To get to it, my wife gave me a lift, part of the way at least, on her way to work. The remainder of my journey was on foot, about half a mile or so. Me, walk, unheard of, but I quite enjoyed it, passing and actually seeing houses that I’ve been past a thousand times before but have never really noticed. I also went by two schools and observed just how many fathers take their kids to school these days; changed times, I was almost the only one when I did the school run when my kids were young.

I exchanged ‘good morning’ with the lollipop man at the zebra crossing near the school. He then shouted hello to a passing bread delivery van driver, who I’m guessing, he sees every day, a passing friendship. I noted interaction between many people, smiling and talking as they met each other; parents cajoling their children along as they did so.
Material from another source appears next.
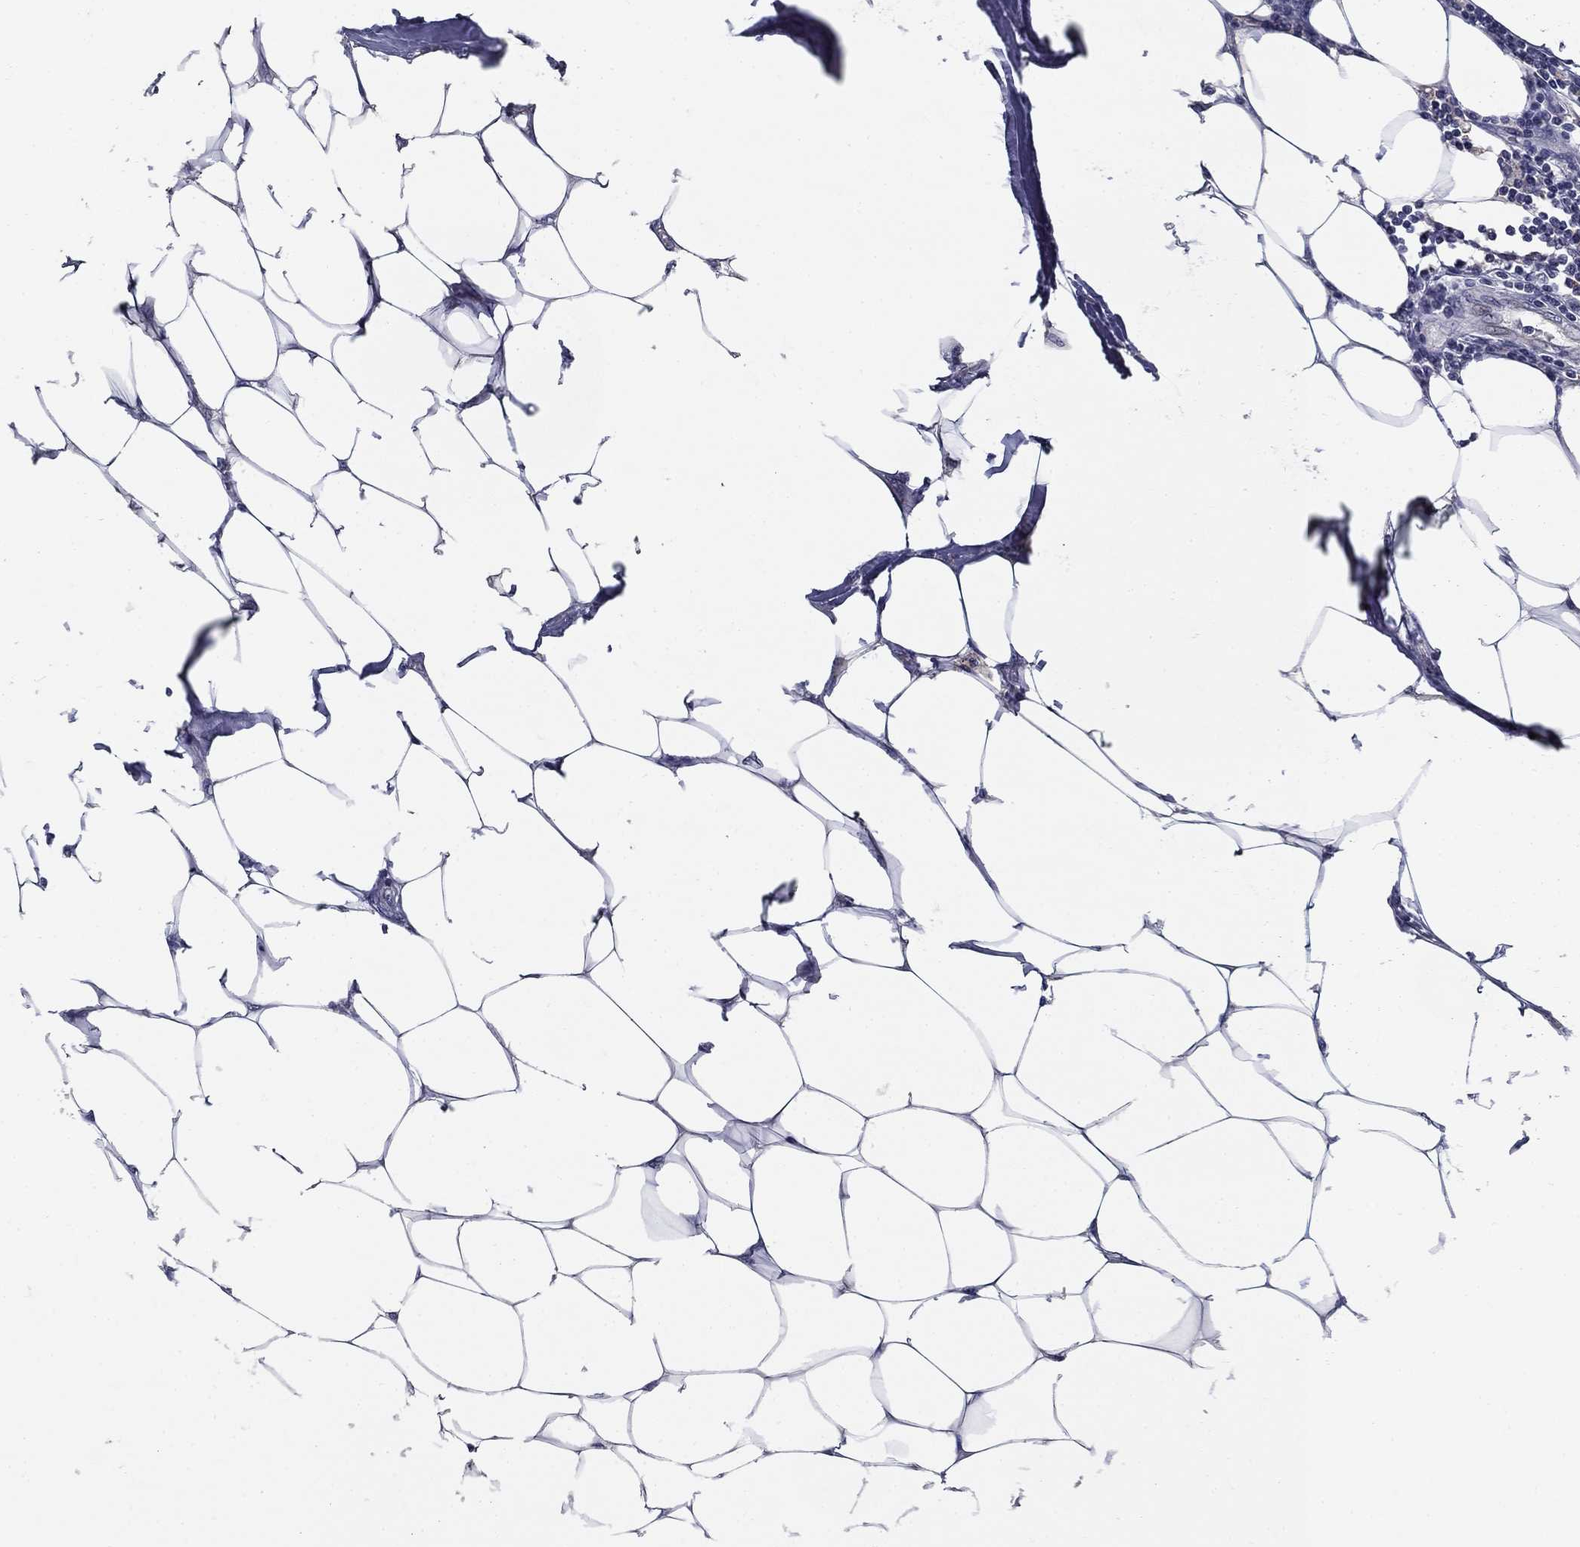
{"staining": {"intensity": "negative", "quantity": "none", "location": "none"}, "tissue": "breast cancer", "cell_type": "Tumor cells", "image_type": "cancer", "snomed": [{"axis": "morphology", "description": "Duct carcinoma"}, {"axis": "topography", "description": "Breast"}], "caption": "The immunohistochemistry (IHC) image has no significant staining in tumor cells of intraductal carcinoma (breast) tissue. Brightfield microscopy of IHC stained with DAB (brown) and hematoxylin (blue), captured at high magnification.", "gene": "CD274", "patient": {"sex": "female", "age": 80}}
I also wondered why there was no queuing traffic at the junction with the main road as there always is when I’m in the car or is that just my perception when driving, trying to get somewhere in a hurry?

The sauntered walk was no more than ten minutes or so but I saw so much more of life in that time than I normally do when driving. The thing is, until my journey was over, I hadn’t realised I had taken all of this in, but I now have more stored memories to draw upon whilst writing.

So, the moral of the story? More drive drinking I think; or, I could get a dog. Either way, I think that, as a writer, due to my unconscious observational skills, my writing will benefit, and I might lose the beer belly too, haha.